=== Begin Enclosure ===

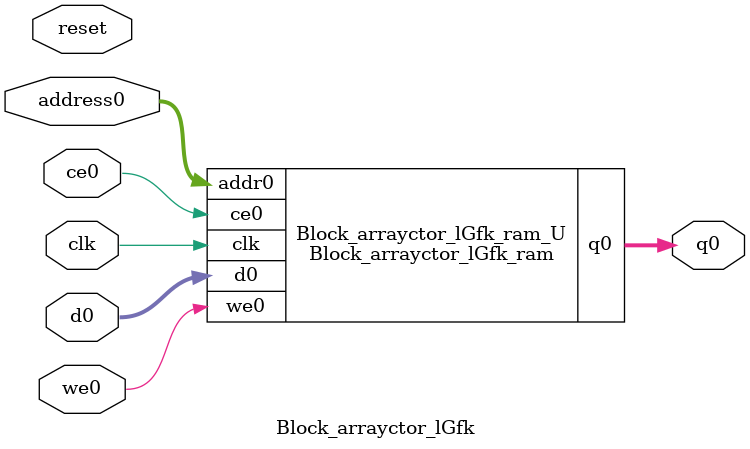
<source format=v>
`timescale 1 ns / 1 ps
module Block_arrayctor_lGfk_ram (addr0, ce0, d0, we0, q0,  clk);

parameter DWIDTH = 5;
parameter AWIDTH = 12;
parameter MEM_SIZE = 2592;

input[AWIDTH-1:0] addr0;
input ce0;
input[DWIDTH-1:0] d0;
input we0;
output reg[DWIDTH-1:0] q0;
input clk;

(* ram_style = "block" *)reg [DWIDTH-1:0] ram[0:MEM_SIZE-1];




always @(posedge clk)  
begin 
    if (ce0) begin
        if (we0) 
            ram[addr0] <= d0; 
        q0 <= ram[addr0];
    end
end


endmodule

`timescale 1 ns / 1 ps
module Block_arrayctor_lGfk(
    reset,
    clk,
    address0,
    ce0,
    we0,
    d0,
    q0);

parameter DataWidth = 32'd5;
parameter AddressRange = 32'd2592;
parameter AddressWidth = 32'd12;
input reset;
input clk;
input[AddressWidth - 1:0] address0;
input ce0;
input we0;
input[DataWidth - 1:0] d0;
output[DataWidth - 1:0] q0;



Block_arrayctor_lGfk_ram Block_arrayctor_lGfk_ram_U(
    .clk( clk ),
    .addr0( address0 ),
    .ce0( ce0 ),
    .we0( we0 ),
    .d0( d0 ),
    .q0( q0 ));

endmodule


</source>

=== End Enclosure ===

* _Problem to solve_: Please output the entire listing above verbatim and omit its images.

* _Solution to this problem_:
<source format=v>
`timescale 1 ns / 1 ps
module Block_arrayctor_lGfk_ram (addr0, ce0, d0, we0, q0,  clk);

parameter DWIDTH = 5;
parameter AWIDTH = 12;
parameter MEM_SIZE = 2592;

input[AWIDTH-1:0] addr0;
input ce0;
input[DWIDTH-1:0] d0;
input we0;
output reg[DWIDTH-1:0] q0;
input clk;

(* ram_style = "block" *)reg [DWIDTH-1:0] ram[0:MEM_SIZE-1];




always @(posedge clk)  
begin 
    if (ce0) begin
        if (we0) 
            ram[addr0] <= d0; 
        q0 <= ram[addr0];
    end
end


endmodule

`timescale 1 ns / 1 ps
module Block_arrayctor_lGfk(
    reset,
    clk,
    address0,
    ce0,
    we0,
    d0,
    q0);

parameter DataWidth = 32'd5;
parameter AddressRange = 32'd2592;
parameter AddressWidth = 32'd12;
input reset;
input clk;
input[AddressWidth - 1:0] address0;
input ce0;
input we0;
input[DataWidth - 1:0] d0;
output[DataWidth - 1:0] q0;



Block_arrayctor_lGfk_ram Block_arrayctor_lGfk_ram_U(
    .clk( clk ),
    .addr0( address0 ),
    .ce0( ce0 ),
    .we0( we0 ),
    .d0( d0 ),
    .q0( q0 ));

endmodule


</source>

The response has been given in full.